Ces rappels sont essentiels car, provenant entre autres d’outre-Atlantique, se fait de plus en plus envahissant un néo-judaïsme « progressiste » enveloppé dans ce qu’on nous présente comme «Tikoun olam», une caricature de la vocation juive à améliorer le monde. On aura, semble-t-il, oublié la deuxième partie du principe « Tikoun olam bémalkhout Chadaï » en l’occurrence changer le monde dans la perspective du Royaume céleste – la dimension éthique ne peut pas être artificiellement détachée de la propédeutique de la Halakha et ne saurait cautionner les dérives de croyances ou de mœurs qui n’ont plus rien à voir avec la Sagesse hébraïque, même s’ils sont à la mode et semblent convenir avec une vocation universelle.
Deux dangereux processus
Grace à son érudition en matière de Sagesse hébraïque, à sa profonde connaissance de la psychologie et de la sociologie, à sa perspicacité exceptionnelle, le Rav Yehouda Léon Askénazi a discerné des processus qui se prolongent et se précisent de nos jours. A l’intérieur du monde juif : les tentatives contradictoires de désistement d’identité, d’usurpation d’autorité pour parler au nom du judaïsme, la limitation de la Halakha à un corpus de préceptes dans l’ignorance délibérée de leur vocation. A l’extérieur : une offensive contre tout ce que peut représenter le Nom d’Israël, la prise en otage, par les ennemis d’Israël, de la morale, de l’histoire et de la culture, dans le silence lâche et complice des nations. Mais aussi la propagation de l’universel du désistement cosmopolite qui a ruiné la conscience et l’identité européenne/occidentale et qui n’est que trop présent dans le champ intellectuel juif et israélien (à l’opposé de l’universel de rayonnement, celui auquel la pensée juive nous a familiarisés).
Comment y faire face ?
À nous de puiser dans la Sagesse hébraïque à travers la pensée juive qui nous a été enseignée par le Rav Yéhouda Léon Askénazi et, à l’aide de ses disciples devenus eux-mêmes des Maîtres à part entière, de nous confronter aux défis de notre génération sans perdre de vue la perspective de la durée. Le temps imparti est court et la tâche est immense, mais il y a dans notre peuple des hommes et des femmes d’une grandeur d’âme et d’une intégrité exceptionnelles.

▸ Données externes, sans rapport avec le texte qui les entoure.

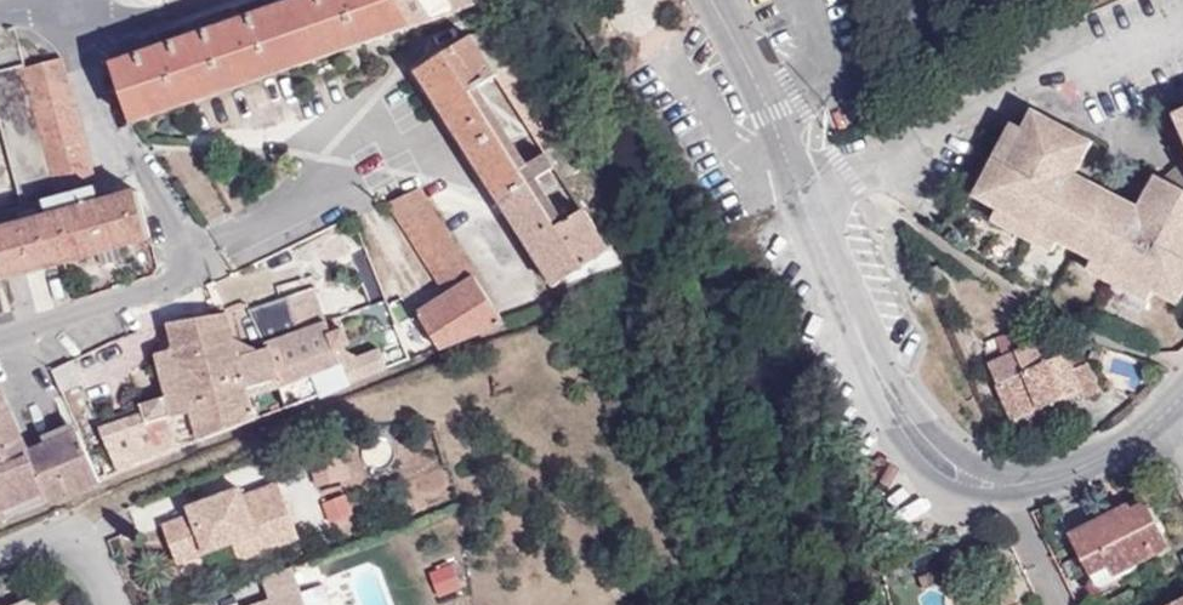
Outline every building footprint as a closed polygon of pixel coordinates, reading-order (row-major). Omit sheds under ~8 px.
[(397,0),(302,0),(117,64),(136,121),(292,68),(364,42),(413,25),(397,0)] [(479,0),(397,0),(413,25),(480,1),(479,0)] [(530,84),(505,45),(488,56),(475,35),(417,72),(507,213),(555,288),(613,250),(586,208),(566,221),(538,178),(555,167),(540,146),(562,130),(530,84)] [(59,196),(97,186),(63,54),(22,61),(23,64),(23,65),(59,196)] [(59,196),(23,65),(23,64),(0,71),(0,122),(22,206),(59,196)] [(1024,129),(1006,164),(995,159),(975,194),(999,207),(1028,222),(1059,239),(1095,259),(1114,269),(1155,290),(1179,303),(1182,294),(1182,184),(1178,187),(1165,180),(1157,176),(1146,197),(1157,203),(1150,215),(1139,210),(1073,174),(1063,168),(1069,156),(1080,162),(1091,142),(1034,111),(1024,129)] [(1006,164),(1024,129),(1013,123),(995,159),(1006,164)] [(1073,174),(1080,162),(1069,156),(1063,168),(1073,174)] [(1165,180),(1178,187),(1182,184),(1182,165),(1165,180)] [(135,176),(97,186),(59,196),(22,206),(0,212),(0,264),(3,277),(151,238),(135,176)] [(440,351),(505,322),(420,189),(389,202),(447,294),(418,314),(440,351)] [(1157,203),(1146,197),(1139,210),(1150,215),(1157,203)] [(1028,222),(999,207),(992,219),(1021,234),(1028,222)] [(1028,222),(1021,234),(1052,251),(1059,239),(1028,222)] [(1089,269),(1108,280),(1114,269),(1095,259),(1089,269)] [(1147,301),(1155,290),(1114,269),(1108,280),(1147,301)] [(206,439),(388,369),(380,351),(360,359),(345,352),(344,348),(350,346),(344,331),(332,335),(316,287),(251,309),(270,349),(259,354),(237,341),(230,313),(170,323),(177,348),(158,353),(167,387),(125,405),(128,411),(105,421),(129,468),(206,439)] [(1081,389),(1085,397),(1100,391),(1088,363),(1074,369),(1067,353),(1050,361),(1041,342),(1030,346),(1023,329),(988,344),(989,350),(984,353),(1013,419),(1081,389)] [(51,370),(61,394),(82,383),(71,360),(51,370)] [(102,480),(78,431),(30,451),(0,384),(0,520),(102,480)] [(1017,428),(1085,397),(1081,389),(1013,419),(1017,428)] [(163,524),(179,565),(234,544),(241,564),(301,541),(278,482),(247,494),(244,484),(187,505),(190,513),(163,524)] [(1169,547),(1146,502),(1131,509),(1129,505),(1070,535),(1091,575),(1109,566),(1114,575),(1169,547)] [(263,581),(270,598),(251,604),(308,604),(295,569),(263,581)] [(941,582),(936,570),(918,577),(924,590),(941,582)]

Manitou a occupé un rôle essentiel dans ma vie et dans ma conscience des étapes importantes de ma vie : en tant que responsable de la formation de cadres du Département Educatif de la Jeunesse Juive, en tant que chargé de mission du Département de la Jeunesse de l’Agence Juive, responsable de groupe d’alyah de familles du Mouvement de l’Alyah, en tant qu’auteur d’un doctorat de philosophie sur « l’École de Paris de pensée juive ». Son enseignement m’éclaire au quotidien en tant qu’Israélien, en tant que Juif, qu’homme, en tant que père…
Dr. Raymond Fitoussi
Il faut rajouter à ce texte, malheureusement, le retour de propos discourus même au sein de synagogues pour une nouvelle façon de présenter le contenu de notre Livre, sous le couvert d’une philosophie qui plait à être entendus, mais qui n’est hélas que le développement d’une rhétorique qui avait fait des ravages auprès de la population, il y a plus de deux millénaires.
on n’hésite pas à déformer les explications de nos sages (‘Hazal), et le texte même de la Torah, pour faire coller et supporter des exemples actuels, il n’y a plus de limites à l’envie de captiver les foules.